You push past a high school boy in a black teeshirt with a band logo and crouch down next to Drew, who is lying face-down, his cheek pressed to the thin patterned carpet, with Gavin pressing his full body weight down on top of him. Gavin has one elbow in the back of Drew’s ribcage and he grins up at you.

‘Gonna need my own representation after this,’ he says.

‘Drew,’ you say. You look at him until his one visible eye looks back up at you. ‘Where is Pauline. What’s going on.’

‘I didn’t do anything,’ he says. His words are blurred by the corner of his mouth which drags against the carpet. ‘This fucker jumped me.’

You look at Gavin and he nods his chin over to where Royce is sitting with Chavez’s hand pressed against his chest. The boat moves underneath you. The high school students and mothers and vacationers are standing en masse uneasily in the aisle and leaned against the blue seats and you spot Ernesto, the crewman, standing at the front of the aisle on the periphery of the circle of onlookers. He has a comical twist to his expression.

‘Gavin,’ you say, ‘what’s going on.’

He nods. ‘Yeah, Captain Boyfriend over there just clocked this guy outta nowhere.’

‘On a fucking boat!’ Royce shouts.

Behind you, where you cannot see, the mainland is approaching. Seagulls circle and cry in the air and pirouette on the currents and the ocean grows shallower and shallower. Catalina retreats into invisibility. Eric and Lavinia—you may as well be dead. You are on your way, well on your way, and above you, her feet down toward you, Joan steers the Islander Express toward whichever genuine authority figures exist and have been alerted to stand by at the dock. Sharp white uniforms or sharp blue uniforms: they are sharp, whatever they are. You look around. The woman with her son is looking at you and standing behind Ernesto and you can see her son, cradled in her arms, his head laid back against her shoulder, looking up at the nondescript ceiling. Above and aft, Bob sits his big square hands on the bulwark railing and perhaps his daughter approaches him, or perhaps she does not. He is up there.

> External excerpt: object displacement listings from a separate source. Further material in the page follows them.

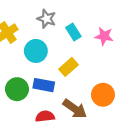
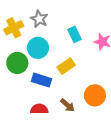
gray star: (46, 19) -> (39, 19), moved
green circle: (17, 89) -> (17, 63), moved
brown arrow: (75, 109) -> (67, 105), size x0.7

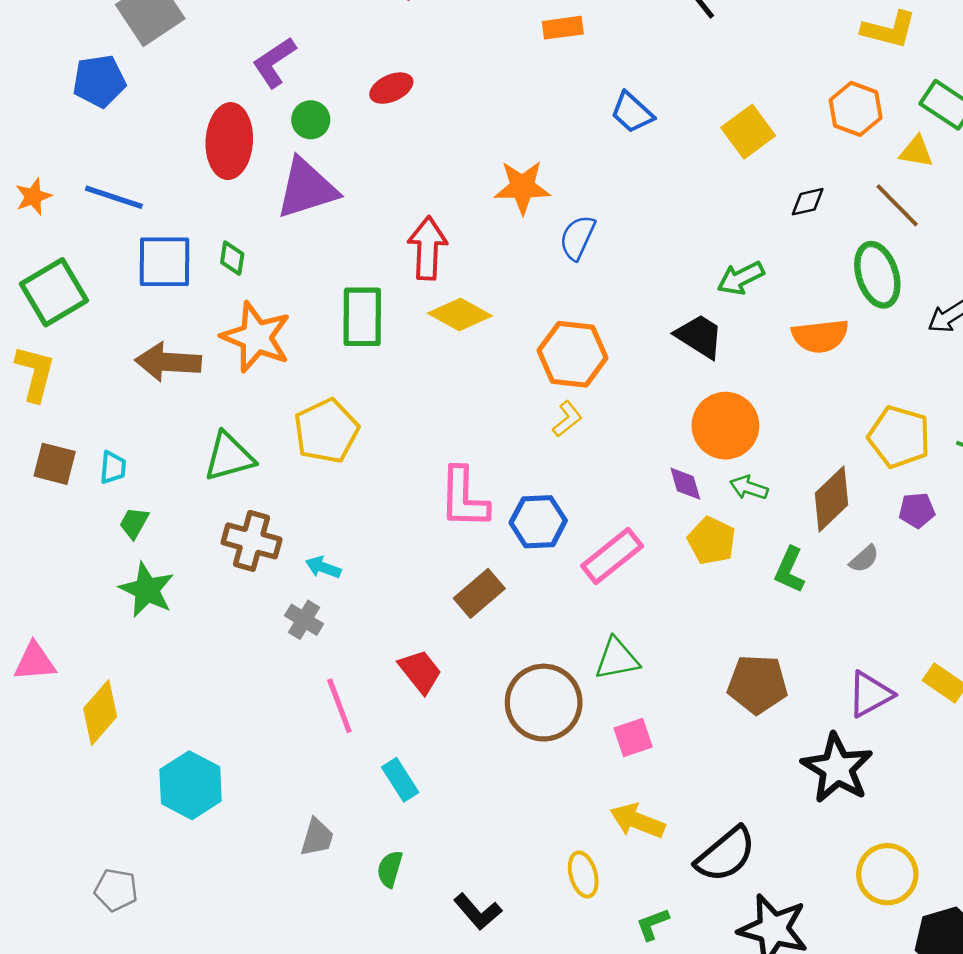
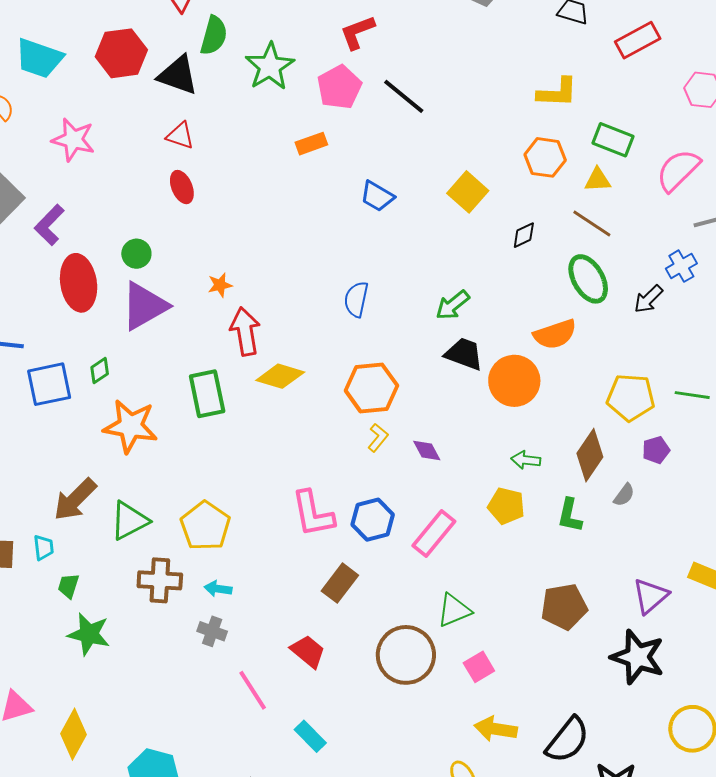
purple L-shape: (274, 62) -> (49, 225), moved
red ellipse: (391, 88) -> (182, 187), moved, turned -76
orange star: (522, 187) -> (220, 285), moved, size x0.6
green diamond: (232, 258) -> (100, 371), turned 60
green arrow: (741, 278) -> (453, 305), moved
brown arrow: (168, 362) -> (75, 500), moved, turned -36
orange circle: (725, 426) -> (514, 381), moved
yellow pentagon: (326, 431) -> (205, 526), moved
purple diamond: (685, 484) -> (427, 451), moved

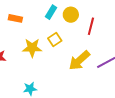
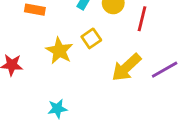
yellow star: (32, 48) -> (59, 51), turned 30

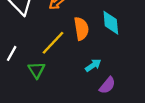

Gavin is studying your face and he places a knee on Drew’s back and Drew makes a small gasping sound which Gavin ignores. You look at Rick Chavez, at Royce on the blue upholstery, at Ernesto with his clipboard. You wonder what Drew has done with your notepad with the jaunty Islander Express logo and your haphazard, useless notes.

Someone pushes past the woman with her son and past Ernesto at the head of the aisle and it is Pauline, a glower on her face. She looms above you. She is looking down at Drew but his head is turned against the carpet such that he cannot see her.

‘You fucking pig,’ she says. In one hand she is holding a rust-colored backpack with the zipper yawning wide open. Inside you can see a rough shuffle of dog-eared papers and uncovered textbooks.

There is something buzzing in your head.


A.    Go up to the open-air deck to talk to Esme and Bob.
B.    Instruct Gavin to haul Drew out to the bow where you can speak to him alone.
C.    Get Rick Chavez to walk Royce out to the bow with you.
D.    Head up to the bridge to tell Joan what you know.